The development of human cancer is a multi-step process involving activation of oncogenes and inactivation of tumor suppressor genes. While these oncogenic mutations contribute to the transformation of normal cells into tumoigenic cells, normal cells usually respond to these changes by triggering tumor-suppressing defense mechanisms such as apoptosis and premature senescence. As a result, tumor development requires additional mutations that compromise these anti-oncogenic responses. The research in our lab focuses on the signal transduction pathways that mediate the tumor-suppressing responses, and the genetic alterations in cancer cells that are responsible for abolishing these responses.
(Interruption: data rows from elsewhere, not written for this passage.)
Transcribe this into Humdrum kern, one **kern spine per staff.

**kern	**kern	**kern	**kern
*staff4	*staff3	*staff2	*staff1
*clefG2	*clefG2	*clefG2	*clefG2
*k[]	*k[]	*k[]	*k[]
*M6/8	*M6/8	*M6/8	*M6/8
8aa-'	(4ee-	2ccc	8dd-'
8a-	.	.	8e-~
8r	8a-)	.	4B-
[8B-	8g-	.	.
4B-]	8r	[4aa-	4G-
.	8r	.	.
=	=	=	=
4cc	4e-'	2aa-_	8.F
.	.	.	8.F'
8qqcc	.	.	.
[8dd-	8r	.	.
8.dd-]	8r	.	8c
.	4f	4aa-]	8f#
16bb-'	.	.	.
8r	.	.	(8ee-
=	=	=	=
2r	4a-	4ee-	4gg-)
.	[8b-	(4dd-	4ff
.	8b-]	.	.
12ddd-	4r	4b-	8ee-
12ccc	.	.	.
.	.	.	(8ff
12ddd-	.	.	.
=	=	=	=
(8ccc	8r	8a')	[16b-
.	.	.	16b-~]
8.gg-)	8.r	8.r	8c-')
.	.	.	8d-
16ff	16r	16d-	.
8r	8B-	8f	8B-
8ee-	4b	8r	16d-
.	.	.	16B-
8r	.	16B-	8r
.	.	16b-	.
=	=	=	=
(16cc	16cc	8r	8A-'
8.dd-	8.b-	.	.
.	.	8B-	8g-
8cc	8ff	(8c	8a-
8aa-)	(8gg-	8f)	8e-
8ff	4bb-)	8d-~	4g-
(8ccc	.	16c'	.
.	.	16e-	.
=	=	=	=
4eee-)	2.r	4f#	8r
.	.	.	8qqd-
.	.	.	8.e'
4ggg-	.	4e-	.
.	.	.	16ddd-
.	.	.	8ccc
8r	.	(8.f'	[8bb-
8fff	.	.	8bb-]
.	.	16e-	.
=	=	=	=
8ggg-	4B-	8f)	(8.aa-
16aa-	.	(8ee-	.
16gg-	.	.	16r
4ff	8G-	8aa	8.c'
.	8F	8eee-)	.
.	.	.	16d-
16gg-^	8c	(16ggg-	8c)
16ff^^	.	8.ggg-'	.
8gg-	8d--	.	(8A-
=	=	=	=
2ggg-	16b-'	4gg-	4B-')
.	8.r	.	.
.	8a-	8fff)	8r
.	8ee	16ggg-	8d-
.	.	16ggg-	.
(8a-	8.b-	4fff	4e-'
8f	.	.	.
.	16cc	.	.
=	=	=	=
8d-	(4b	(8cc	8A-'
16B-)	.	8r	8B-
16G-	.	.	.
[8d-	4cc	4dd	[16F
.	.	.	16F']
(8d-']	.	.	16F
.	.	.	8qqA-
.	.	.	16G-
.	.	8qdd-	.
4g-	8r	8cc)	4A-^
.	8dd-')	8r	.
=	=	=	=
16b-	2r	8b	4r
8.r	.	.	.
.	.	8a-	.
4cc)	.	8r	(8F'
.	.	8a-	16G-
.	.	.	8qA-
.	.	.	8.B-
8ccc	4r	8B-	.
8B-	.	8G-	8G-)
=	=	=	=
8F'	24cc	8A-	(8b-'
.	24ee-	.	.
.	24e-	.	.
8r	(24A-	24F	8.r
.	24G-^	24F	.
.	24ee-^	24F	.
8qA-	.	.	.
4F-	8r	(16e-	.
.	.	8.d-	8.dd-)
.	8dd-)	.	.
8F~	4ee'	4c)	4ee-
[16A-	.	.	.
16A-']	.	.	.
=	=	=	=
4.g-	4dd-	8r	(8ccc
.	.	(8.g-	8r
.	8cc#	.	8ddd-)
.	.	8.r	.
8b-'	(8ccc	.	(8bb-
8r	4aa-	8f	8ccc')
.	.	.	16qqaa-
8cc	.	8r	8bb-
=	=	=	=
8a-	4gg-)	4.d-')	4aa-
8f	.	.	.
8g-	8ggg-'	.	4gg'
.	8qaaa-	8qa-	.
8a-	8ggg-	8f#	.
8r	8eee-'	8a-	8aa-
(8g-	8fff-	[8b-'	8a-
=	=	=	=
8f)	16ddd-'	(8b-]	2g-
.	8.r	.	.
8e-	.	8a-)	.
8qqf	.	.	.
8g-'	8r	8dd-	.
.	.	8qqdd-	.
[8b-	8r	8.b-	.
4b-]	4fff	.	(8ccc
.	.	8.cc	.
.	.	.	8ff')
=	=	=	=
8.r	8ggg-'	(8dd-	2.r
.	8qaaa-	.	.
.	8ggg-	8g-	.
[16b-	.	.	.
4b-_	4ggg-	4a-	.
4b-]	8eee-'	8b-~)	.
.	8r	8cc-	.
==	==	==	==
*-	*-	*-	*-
Signaling pathways mediating oncogene-induced senescence

Senescence is a stable proliferative arrest historically associated with the exhaustion of replicative potential of cells. Activated oncogenes, such as ras, can induce premature senescence in young cells, as a defense mechanism that restricts oncogenic transformation. Recent studies demonstrate that like apoptosis, oncogene-induced senescence is a bona fide tumor suppressing
mechanism in vivo, which needs to be compromised during cancer development. However, the signaling pathways responsible for this important anti-tumorigenic response are poorly understood. Studies from our lab indicate that the stress-induced p38 MAPK pathway plays a major role in ras-induced senescence both in cell culture and in mouse cancer models, and that inactivation of this pathway leads to disruption senescence induction and accelerated cancer development in mice. The ability of p38 to mediate ras-induced senescence and tumor suppression is achieved through activation of the p53 tumor suppressor protein, via direct phosphorylation of p53 by both p38 and a p38 downstream protein kinase PRAK. These results have revealed a novel role of p38 in tumor suppression, besides its well-defined functions in inflammation and stress responses. Experiments are currently under way to search for additional signaling components that regulate senescence induction, and to determine whether the p38 pathway is disarmed during human cancer development. Results from these studies will provide insights into the mechanisms underlying the tumor-suppressing responses in a normal organism, and may lead to the development of novel cancer therapies targeting the senescence pathway.

The role of MDM2 in TGF-β resistance in cancer

MDM2 is a proto-oncogene frequently overexpressed in cancers. The oncogenic activity of MDM2 is thought to be achieved primarily through inactivation of the p53 tumor suppressor. However, we have found that in epithelial cells, MDM2 confers resistance to a growth-inhibitory cytokine TGF-β through a p53-independent mechanism. Since a high percentage of human tumors have acquired resistance to TGFβ-induced growth inhibition, this finding suggests that the p53-independent activity of MDM2 plays an important role in cancer development. One of the interests of our lab is to delineate this p53-independent activity of MDM2.

Systematic identification of oncogenic alterations

Cancer development involves multiple genetic alterations, with each contributing to one or more cancer-associate phenotypes. Correlating an oncogenic phenotype with the genetic mutations that cause this phenotype is critical for understanding the mechanisms of tumorigenesis. We attempt to systematically search for genetic alterations that are responsible for a specific cancer phenotype by performing genetic screens in cell culture using recombinant retrovirus-based cDNA expression libraries and small interference RNA (siRNA) libraries. Our major interests include resistance to chemotherapeutic drugs and growth-inhibitory cytokines, cellular immortalization and metastasis.